A dozen towers planned for Shoreditch site, with campaigners saying scheme is “big, ugly and not fit for purpose”
A campaign group opposed to a Farrells masterplan for a huge tall tower-led redevelopment of Bishopsgate Goodsyard has said the proposals resemble “London’s most reviled modern buildings”.
A public consultation with the two planning authorities – Tower Hamlets and Hackney – ends in less than two weeks. In all, 12 towers are proposed for the 4.2 ha site on the edge of Shoreditch, ranging from just under 24 metres through to 180 metres tall.
Among those lined up to work on the £800m scheme are Farrells and PLP with four residential towers of 46, 42, 34 and 30 storeys proposed. Two more towers of 24 and 16 storeys are planned as well.
As well as 1,464 homes, it will also include new shops, offices and a park.
Farrells is also set to work on a series of office blocks planned at the site, including two buildings of 14 and 12 storeys while Faulkner Browns Architects is working on the scheme’s retail element.
Chris Dyson Architects is responsible for the historic properties – two of the Goodsyard’s structures are grade II listed – with Spacehub line dup for the park.
But local campaign group More Light, More Power is asking locals to write to the local authorities and object to the proposals.
Spokesman David Donoghue said of the Farrells scheme: “It’s big, ugly and not fit for purpose.Generic Hong Kong-style skyscrapers are proposed for Shoreditch, with shadows taking us back 100 years.
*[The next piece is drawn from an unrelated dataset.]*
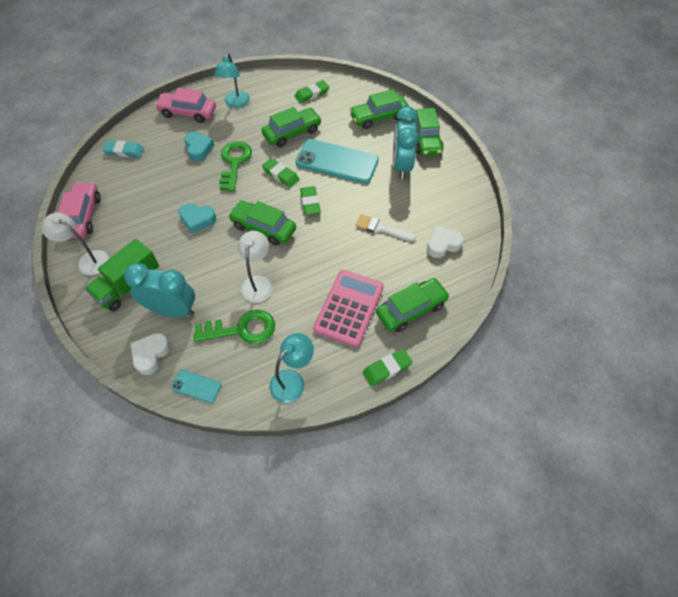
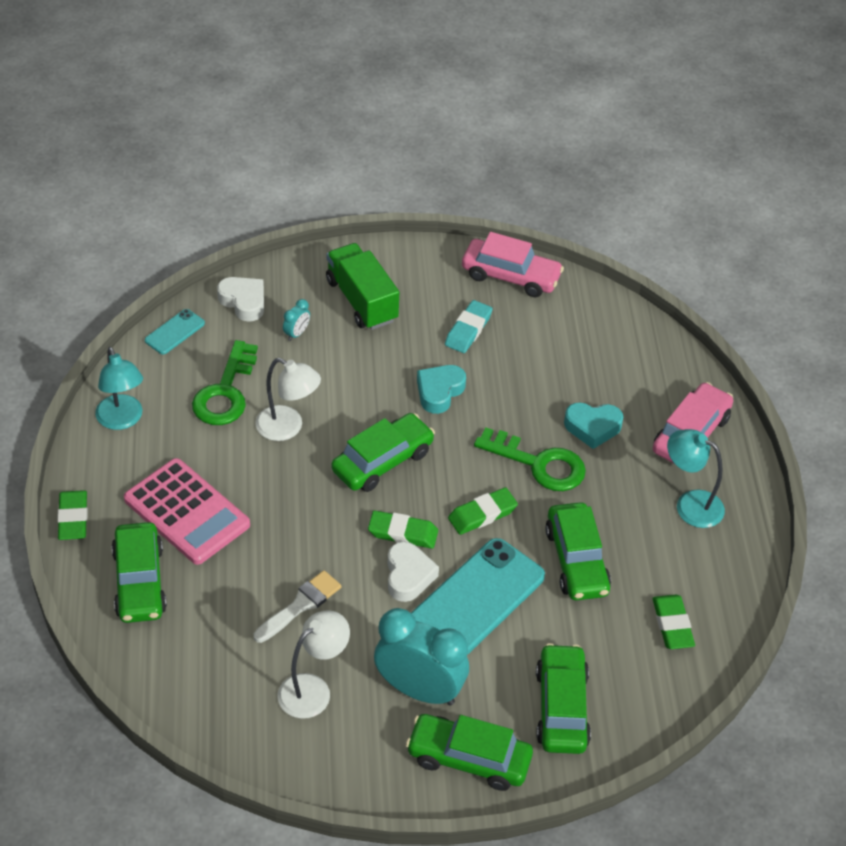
camera: 110 degrees right, 10 degrees down
white lamp [41,213,109,275] -> white lamp moved to [278,610,350,719]
turquoise eraser [102,141,144,157] -> turquoise eraser moved to [445,300,493,353]
turquoise clock [124,263,195,318] -> turquoise clock [283,299,310,341], size x0.41
white heart [427,226,464,258] -> white heart moved to [387,542,439,602]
“A project of this size and profile should be a leader in mid-rise development and progressive architecture. These building designs veer uncomfortably close to London’s most reviled modern buildings.”
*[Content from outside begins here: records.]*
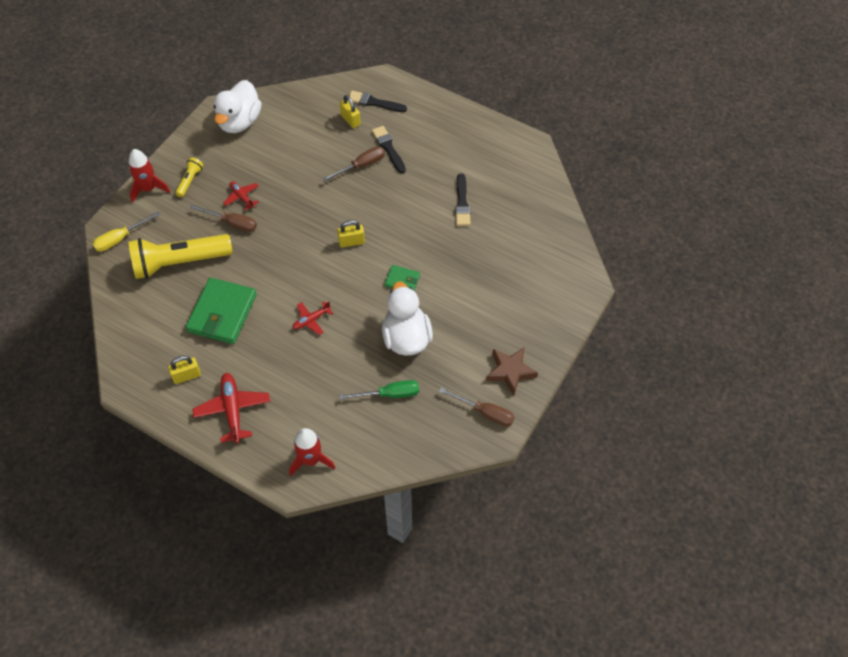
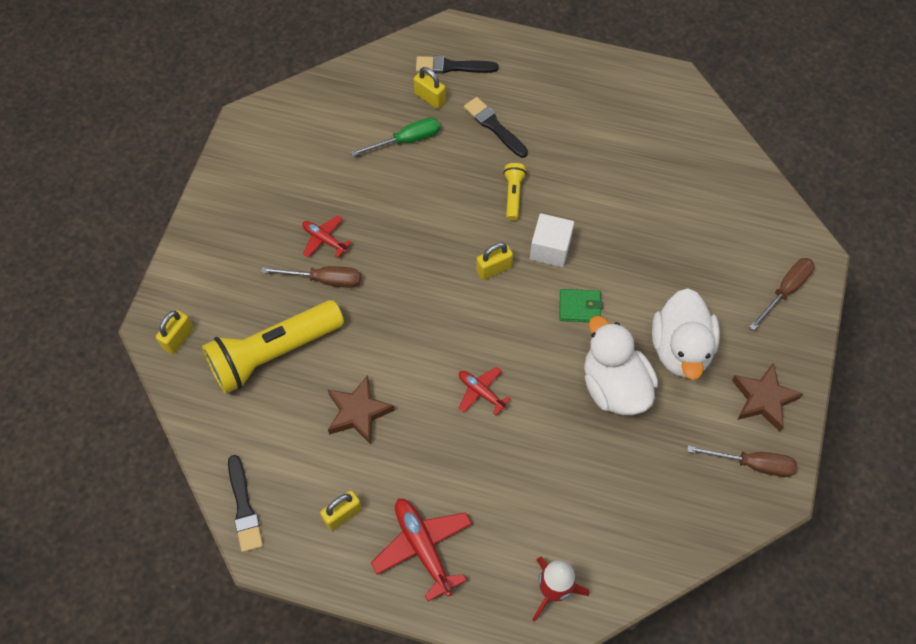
camera: 15 degrees left, 5 degrees up
yellow screwdriver [92,212,160,252] -> yellow padlock [156,310,194,354]
red rocket [129,149,170,203] -> none
yellow flashlight [175,157,203,197] -> yellow flashlight moved to [503,163,527,221]
green wallet [186,278,257,344] -> brown star [327,375,395,445]
white duck [213,80,262,133] -> white duck moved to [652,288,720,380]
red plane [292,302,333,335] -> red plane turned 90 degrees clockwise [459,367,511,415]
brown screwdriver [323,147,385,181] -> brown screwdriver moved to [749,258,815,330]
green screwdriver [339,380,419,399] -> green screwdriver moved to [350,117,440,157]
black brush [455,173,471,226] -> black brush moved to [228,455,263,552]
none -> white cube [530,213,574,267]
According to the planning application submitted by planning agent DP9, the four tallest towers will provide just over 1,000 apartments of the planned 1,464 units.
The scheme is being jointly developed by Hammerson and Ballymore Group who want to include parts of the goodsyard’s grade II-listed Braithwaite Viaduct into the development.
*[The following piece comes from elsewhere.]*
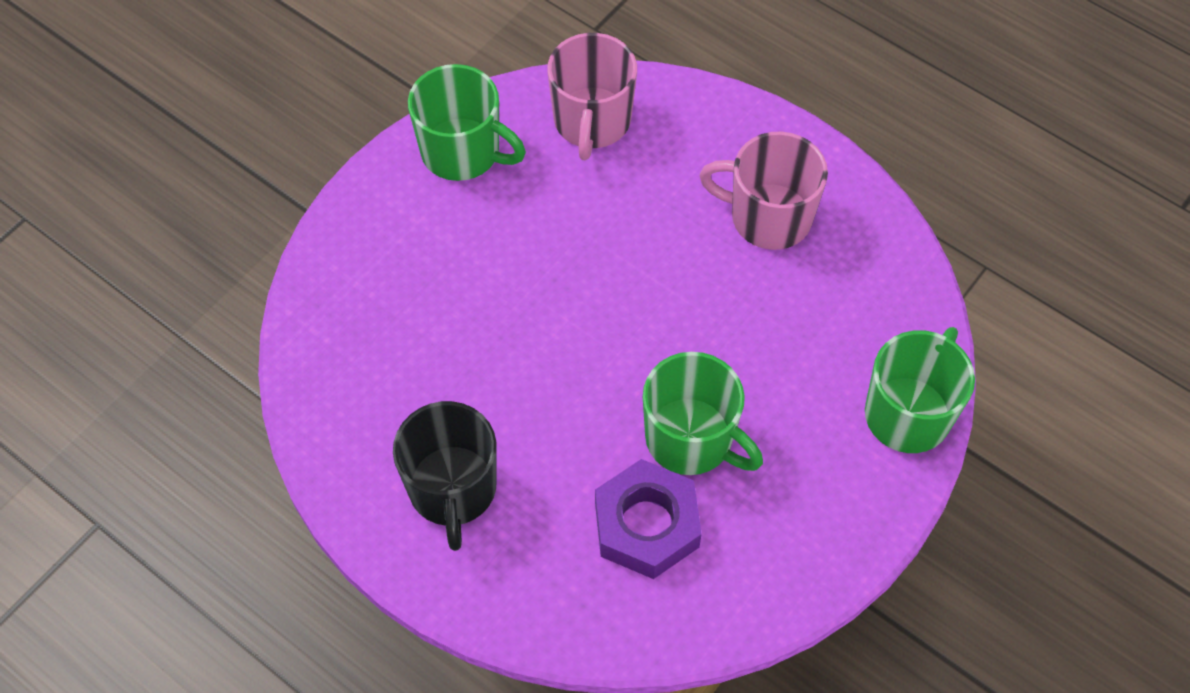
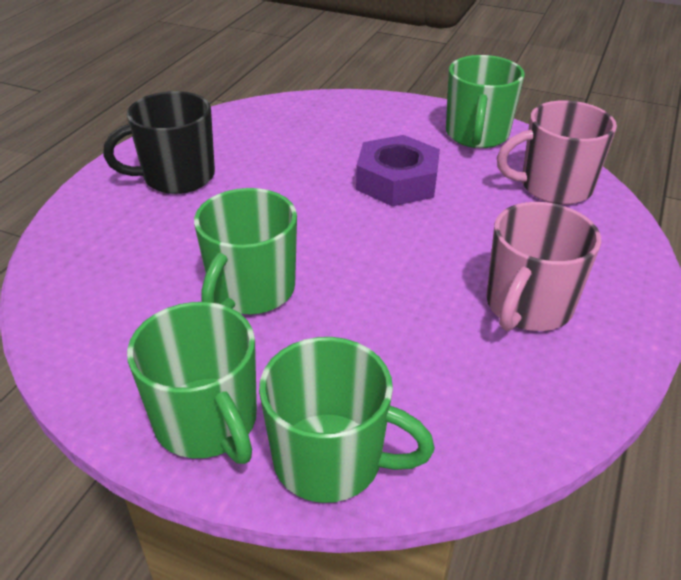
camera: 75 degrees right, 20 degrees down
purple nut [595,459,702,579] -> purple nut moved to [356,135,440,206]
pink mug [699,132,828,250] -> pink mug turned 150 degrees counterclockwise [486,202,601,331]
none -> green mug [127,302,257,464]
Managing director of Ballymore UK John Mulryan told the Hackney Citizen: “You don’t get a chance to open up such a large slice of London for public use very often, so we are keen to make this a flagship development.
“Londoners will get the chance to enjoy this important part of the capital’s heritage after years hidden from view. We want to create a great place to live, work and visit.”
The site was damaged by fire in the 1960s and has been derelict ever since. It is currently used by a five-a-side football teams and as a Boxpark retail venture.